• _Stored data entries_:
= Beginning of Section =

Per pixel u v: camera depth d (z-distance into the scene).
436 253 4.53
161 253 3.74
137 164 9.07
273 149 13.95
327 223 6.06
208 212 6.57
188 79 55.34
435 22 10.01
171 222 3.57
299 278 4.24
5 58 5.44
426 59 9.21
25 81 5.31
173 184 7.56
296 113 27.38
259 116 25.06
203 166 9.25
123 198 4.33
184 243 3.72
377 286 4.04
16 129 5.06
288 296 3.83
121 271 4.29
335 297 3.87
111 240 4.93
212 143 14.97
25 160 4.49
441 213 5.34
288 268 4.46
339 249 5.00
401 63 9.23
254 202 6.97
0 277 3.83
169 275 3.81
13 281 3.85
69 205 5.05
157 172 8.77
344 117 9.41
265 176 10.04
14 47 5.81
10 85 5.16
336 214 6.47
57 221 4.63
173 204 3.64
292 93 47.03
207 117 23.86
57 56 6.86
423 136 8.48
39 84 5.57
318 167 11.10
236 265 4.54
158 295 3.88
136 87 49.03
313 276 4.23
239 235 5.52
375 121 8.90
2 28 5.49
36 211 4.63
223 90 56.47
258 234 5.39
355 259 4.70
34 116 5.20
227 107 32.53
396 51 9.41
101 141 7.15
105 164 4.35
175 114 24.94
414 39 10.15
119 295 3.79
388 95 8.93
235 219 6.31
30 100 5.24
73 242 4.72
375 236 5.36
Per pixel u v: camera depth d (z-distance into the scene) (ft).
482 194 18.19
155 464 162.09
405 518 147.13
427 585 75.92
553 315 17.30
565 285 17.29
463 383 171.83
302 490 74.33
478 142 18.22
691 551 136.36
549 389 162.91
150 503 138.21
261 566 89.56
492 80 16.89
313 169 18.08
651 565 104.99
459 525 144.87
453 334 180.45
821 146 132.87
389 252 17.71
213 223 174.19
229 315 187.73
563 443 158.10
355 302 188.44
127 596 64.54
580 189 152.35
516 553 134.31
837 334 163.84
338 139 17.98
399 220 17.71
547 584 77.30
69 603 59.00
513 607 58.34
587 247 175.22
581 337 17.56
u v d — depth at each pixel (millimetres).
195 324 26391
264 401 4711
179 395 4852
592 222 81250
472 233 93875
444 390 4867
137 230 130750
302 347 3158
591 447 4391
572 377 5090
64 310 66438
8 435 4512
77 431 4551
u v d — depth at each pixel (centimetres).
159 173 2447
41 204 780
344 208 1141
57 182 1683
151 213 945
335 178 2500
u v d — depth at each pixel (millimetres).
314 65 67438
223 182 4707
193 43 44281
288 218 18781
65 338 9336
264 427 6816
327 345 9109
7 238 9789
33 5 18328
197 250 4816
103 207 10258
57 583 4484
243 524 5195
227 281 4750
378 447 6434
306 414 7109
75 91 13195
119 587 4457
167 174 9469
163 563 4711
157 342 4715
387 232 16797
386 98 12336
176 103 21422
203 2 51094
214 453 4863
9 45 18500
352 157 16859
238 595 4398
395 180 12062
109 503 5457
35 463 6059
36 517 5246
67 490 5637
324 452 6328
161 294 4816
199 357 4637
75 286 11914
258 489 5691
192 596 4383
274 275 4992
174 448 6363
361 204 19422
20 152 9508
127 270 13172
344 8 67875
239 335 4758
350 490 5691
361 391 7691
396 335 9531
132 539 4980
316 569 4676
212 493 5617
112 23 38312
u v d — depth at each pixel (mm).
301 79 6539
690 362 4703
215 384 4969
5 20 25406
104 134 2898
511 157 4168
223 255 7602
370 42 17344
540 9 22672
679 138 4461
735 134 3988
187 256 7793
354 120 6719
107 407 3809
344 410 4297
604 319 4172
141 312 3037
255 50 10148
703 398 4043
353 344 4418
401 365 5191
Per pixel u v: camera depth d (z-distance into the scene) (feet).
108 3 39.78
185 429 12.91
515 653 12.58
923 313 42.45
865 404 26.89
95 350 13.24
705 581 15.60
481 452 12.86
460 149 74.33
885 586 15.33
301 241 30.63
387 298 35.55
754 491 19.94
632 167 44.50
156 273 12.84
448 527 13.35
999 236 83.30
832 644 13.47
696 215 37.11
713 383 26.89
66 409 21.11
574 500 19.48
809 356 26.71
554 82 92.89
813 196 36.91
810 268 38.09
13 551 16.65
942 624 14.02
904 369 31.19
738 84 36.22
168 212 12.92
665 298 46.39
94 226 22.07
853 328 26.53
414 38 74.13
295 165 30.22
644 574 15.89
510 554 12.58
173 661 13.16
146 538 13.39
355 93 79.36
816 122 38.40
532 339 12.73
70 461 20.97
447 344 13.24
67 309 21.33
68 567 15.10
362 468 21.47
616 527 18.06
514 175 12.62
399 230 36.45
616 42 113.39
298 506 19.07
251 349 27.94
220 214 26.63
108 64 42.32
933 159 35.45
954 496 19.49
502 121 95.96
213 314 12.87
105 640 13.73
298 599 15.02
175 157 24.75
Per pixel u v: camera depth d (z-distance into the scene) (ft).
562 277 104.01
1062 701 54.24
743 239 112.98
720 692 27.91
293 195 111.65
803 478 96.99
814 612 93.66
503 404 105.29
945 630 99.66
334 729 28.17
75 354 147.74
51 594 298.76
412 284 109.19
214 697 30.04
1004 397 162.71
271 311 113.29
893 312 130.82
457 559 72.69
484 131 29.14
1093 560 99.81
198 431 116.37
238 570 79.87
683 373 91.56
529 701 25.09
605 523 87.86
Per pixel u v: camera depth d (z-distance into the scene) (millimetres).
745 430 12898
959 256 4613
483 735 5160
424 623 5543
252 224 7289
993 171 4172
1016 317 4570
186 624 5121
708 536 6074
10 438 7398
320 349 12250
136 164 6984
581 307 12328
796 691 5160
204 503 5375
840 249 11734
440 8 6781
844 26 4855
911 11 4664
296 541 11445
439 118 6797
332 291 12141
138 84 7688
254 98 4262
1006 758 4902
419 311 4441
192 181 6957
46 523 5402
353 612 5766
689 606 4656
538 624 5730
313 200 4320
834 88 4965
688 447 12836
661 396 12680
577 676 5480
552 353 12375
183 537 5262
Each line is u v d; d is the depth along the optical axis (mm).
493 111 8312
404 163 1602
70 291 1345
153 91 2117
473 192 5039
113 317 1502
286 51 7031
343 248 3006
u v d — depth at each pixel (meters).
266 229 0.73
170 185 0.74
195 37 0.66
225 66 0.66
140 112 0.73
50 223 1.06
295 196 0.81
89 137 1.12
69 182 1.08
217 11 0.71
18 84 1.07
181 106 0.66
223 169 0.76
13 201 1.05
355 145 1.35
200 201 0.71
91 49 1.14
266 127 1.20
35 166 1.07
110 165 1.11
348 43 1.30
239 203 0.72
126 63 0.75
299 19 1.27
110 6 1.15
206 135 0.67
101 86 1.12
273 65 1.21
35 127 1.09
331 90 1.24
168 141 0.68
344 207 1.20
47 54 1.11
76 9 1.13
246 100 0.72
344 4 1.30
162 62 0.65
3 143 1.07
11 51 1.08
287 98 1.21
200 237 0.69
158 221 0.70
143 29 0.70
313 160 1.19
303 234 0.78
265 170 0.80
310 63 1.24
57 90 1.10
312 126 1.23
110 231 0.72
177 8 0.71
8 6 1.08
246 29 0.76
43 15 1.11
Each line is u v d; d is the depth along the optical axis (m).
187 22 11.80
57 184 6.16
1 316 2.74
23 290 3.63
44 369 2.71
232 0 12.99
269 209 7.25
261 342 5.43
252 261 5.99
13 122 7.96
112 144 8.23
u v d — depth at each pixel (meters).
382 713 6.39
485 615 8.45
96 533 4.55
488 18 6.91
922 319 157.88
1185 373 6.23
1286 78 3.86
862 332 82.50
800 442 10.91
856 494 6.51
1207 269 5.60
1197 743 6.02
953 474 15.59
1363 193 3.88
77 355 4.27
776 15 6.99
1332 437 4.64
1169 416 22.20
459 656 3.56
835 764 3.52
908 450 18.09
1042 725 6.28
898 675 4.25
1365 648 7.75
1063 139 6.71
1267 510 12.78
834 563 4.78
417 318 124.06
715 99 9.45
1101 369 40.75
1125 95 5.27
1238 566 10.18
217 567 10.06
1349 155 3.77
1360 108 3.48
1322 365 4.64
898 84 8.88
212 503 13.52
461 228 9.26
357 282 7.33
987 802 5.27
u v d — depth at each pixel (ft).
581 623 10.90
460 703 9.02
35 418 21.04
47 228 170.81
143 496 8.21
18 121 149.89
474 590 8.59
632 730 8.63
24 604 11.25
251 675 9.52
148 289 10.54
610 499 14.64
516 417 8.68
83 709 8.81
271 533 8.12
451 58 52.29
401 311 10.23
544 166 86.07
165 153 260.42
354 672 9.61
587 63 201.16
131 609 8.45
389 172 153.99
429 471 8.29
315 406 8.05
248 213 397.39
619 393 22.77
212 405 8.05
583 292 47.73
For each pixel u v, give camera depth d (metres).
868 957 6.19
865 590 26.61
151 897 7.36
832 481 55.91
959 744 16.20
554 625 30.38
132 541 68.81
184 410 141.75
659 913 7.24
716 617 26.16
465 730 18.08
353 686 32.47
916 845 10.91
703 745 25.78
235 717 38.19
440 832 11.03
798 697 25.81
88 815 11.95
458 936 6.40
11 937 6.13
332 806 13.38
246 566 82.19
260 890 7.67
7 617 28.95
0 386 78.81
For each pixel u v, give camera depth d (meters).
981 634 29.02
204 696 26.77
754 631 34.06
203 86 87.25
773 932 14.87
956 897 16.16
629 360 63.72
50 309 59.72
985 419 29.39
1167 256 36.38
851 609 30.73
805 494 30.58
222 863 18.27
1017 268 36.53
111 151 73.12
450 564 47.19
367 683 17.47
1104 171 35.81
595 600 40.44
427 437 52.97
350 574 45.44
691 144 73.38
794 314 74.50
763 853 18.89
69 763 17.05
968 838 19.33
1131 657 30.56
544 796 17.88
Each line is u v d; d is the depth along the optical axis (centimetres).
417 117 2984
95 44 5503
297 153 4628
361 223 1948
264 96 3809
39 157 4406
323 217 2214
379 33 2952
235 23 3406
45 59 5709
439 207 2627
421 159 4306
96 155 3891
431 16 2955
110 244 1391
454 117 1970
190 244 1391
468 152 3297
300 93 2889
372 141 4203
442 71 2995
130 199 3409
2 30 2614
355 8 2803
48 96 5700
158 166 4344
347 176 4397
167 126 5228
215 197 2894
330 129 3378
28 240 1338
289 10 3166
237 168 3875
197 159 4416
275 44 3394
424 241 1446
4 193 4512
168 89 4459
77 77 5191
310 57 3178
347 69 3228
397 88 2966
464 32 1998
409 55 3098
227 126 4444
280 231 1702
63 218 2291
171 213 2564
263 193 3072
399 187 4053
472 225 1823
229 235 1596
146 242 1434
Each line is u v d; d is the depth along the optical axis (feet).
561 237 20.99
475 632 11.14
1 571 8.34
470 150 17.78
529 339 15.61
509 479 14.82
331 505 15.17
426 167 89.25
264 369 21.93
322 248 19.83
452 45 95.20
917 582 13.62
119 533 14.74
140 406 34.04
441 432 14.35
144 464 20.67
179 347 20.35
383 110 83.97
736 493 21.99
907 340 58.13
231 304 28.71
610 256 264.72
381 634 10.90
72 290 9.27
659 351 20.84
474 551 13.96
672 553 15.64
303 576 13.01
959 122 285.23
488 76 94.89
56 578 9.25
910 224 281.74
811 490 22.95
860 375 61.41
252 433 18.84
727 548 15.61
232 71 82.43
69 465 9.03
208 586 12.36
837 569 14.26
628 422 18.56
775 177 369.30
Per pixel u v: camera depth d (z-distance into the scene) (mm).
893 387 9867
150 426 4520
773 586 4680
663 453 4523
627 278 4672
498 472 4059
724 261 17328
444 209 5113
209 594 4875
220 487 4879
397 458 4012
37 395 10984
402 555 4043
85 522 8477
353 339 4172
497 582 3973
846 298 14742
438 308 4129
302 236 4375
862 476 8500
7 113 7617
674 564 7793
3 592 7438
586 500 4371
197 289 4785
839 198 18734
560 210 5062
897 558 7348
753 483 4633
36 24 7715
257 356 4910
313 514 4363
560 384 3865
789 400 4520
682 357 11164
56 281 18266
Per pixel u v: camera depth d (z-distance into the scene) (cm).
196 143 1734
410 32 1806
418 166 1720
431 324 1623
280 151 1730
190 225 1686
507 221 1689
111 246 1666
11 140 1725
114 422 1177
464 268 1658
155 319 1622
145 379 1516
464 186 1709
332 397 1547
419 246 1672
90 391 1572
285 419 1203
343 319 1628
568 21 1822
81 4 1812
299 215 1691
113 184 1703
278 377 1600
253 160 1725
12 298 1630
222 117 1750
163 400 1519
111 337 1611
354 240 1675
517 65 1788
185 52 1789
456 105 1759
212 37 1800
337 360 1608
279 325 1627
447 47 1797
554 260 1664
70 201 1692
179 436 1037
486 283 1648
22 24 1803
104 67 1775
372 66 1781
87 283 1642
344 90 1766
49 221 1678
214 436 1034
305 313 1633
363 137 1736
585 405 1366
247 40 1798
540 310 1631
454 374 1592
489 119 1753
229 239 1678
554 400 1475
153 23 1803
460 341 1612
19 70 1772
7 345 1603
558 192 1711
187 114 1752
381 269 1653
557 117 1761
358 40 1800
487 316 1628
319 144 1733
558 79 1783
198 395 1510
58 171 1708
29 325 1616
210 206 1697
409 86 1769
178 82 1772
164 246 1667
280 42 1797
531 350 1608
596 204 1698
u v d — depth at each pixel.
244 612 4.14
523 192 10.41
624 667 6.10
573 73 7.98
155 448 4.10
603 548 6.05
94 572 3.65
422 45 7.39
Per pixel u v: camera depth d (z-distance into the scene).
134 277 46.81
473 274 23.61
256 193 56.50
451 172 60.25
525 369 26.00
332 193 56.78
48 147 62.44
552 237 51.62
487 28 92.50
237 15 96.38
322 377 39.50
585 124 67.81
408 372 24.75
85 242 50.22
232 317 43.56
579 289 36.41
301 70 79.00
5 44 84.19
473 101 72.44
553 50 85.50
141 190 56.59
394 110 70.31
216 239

= End of Section =

Look above for the line holding "192 596 4383" and the line holding "255 50 10148", then output exactly those two lines and every line between them, nothing more.

• _ANSWER TO THIS PROBLEM_:
192 596 4383
274 275 4992
174 448 6363
361 204 19422
20 152 9508
127 270 13172
344 8 67875
239 335 4758
350 490 5691
361 391 7691
396 335 9531
132 539 4980
316 569 4676
212 493 5617
112 23 38312
u v d — depth at each pixel (mm).
301 79 6539
690 362 4703
215 384 4969
5 20 25406
104 134 2898
511 157 4168
223 255 7602
370 42 17344
540 9 22672
679 138 4461
735 134 3988
187 256 7793
354 120 6719
107 407 3809
344 410 4297
604 319 4172
141 312 3037
255 50 10148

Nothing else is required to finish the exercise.